Saturday 19th February 1916: Readers will remember the adjutant of the 1st/5th Battalion in Egypt complaining to us on 12th of this month that a draft of 420 reinforcements they had received was not very fit, many of them being old 1st and 2nd Battalion men still suffering from wounds inflicted on the Western Front. Well, not all the men fall into this category. Private S Bartle, of the 4th Bedfords, wrote to his parents telling them of his experiences on the voyage out to join the 1st/5th Battalion.
“We had a good time coming across with the exception of one morning when we were chased by a submarine for 4½ hours(1). I must say we had a bad time for an hour or two, as the submarine was firing at us all the time(2), but I am glad to say it could not hit us or catch us. We thought we were going to be sunk. I don’t know what would have happened later on if one of our battleships had not come in sight. It only fired one shot(3) and the submarine quickly disappeared(4). You can tell how happy we all were when we saw the battleship coming towards us.
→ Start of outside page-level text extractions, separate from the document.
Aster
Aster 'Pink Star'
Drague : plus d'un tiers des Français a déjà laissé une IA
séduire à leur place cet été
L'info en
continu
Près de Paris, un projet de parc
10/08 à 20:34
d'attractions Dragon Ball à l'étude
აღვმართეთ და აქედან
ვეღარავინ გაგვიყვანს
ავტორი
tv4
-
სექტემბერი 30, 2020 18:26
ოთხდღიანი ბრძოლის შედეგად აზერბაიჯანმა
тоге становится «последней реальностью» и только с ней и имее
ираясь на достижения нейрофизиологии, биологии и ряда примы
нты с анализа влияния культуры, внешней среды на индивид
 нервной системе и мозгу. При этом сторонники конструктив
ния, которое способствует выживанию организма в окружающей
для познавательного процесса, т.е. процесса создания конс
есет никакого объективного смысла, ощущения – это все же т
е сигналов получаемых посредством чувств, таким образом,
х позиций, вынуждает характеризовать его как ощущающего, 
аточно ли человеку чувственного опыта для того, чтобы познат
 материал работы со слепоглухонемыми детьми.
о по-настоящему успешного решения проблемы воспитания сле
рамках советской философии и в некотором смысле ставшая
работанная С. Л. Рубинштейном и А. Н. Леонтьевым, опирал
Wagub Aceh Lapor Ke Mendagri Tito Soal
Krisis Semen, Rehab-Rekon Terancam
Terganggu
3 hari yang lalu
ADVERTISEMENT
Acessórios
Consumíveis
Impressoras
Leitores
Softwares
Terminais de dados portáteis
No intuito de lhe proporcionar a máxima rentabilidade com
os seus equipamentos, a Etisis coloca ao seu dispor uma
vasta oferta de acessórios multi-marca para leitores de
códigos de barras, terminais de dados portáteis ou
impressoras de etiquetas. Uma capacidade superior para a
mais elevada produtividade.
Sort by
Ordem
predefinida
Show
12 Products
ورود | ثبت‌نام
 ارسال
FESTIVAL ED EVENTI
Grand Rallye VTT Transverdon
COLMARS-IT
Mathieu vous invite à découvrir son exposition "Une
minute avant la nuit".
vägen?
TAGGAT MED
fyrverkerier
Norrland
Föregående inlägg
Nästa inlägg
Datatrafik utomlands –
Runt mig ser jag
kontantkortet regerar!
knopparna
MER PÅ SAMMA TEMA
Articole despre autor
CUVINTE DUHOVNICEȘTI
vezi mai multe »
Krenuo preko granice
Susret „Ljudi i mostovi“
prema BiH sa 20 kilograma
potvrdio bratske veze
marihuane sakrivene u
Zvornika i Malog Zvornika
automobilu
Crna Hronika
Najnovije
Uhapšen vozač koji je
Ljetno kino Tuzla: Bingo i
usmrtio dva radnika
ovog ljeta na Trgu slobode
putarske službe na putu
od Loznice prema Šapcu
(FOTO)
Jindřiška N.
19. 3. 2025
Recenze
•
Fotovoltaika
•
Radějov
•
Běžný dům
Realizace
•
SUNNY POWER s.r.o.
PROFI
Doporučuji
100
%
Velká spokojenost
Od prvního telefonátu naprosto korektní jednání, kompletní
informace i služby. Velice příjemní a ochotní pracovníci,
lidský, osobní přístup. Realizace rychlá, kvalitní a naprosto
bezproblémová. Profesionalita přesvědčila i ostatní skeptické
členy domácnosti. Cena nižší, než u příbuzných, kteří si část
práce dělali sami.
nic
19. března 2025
You ought to have heard the cheer we gave it when it came alongside to see if we were all right. But all’s well that ends well and I am safe on dry land again”.
“It is lovely out here, and much better than in France. There are some grand sights but I will tell you much more about them in my next letter. It is supposed to be winter out here now, but it is as hot as it is in England in summer, so goodness knows what it will be like out here in the summer”.
Source: Bedfordshire Standard 17th March 1916
(1) Troopships were often converted liners or merchantmen, which might manage as much as 15 to 20 knots. A German U-boat typically made 15 knots surfaced and 10 knots submerged.
(2) With its deck gun, usually of around 3.5 inch or 88 mm calibre
(3) Dreadnoughts or battleships were generally armed with guns of the calibre of 12 to 15 inches(4) One assumes it was out of torpedoes.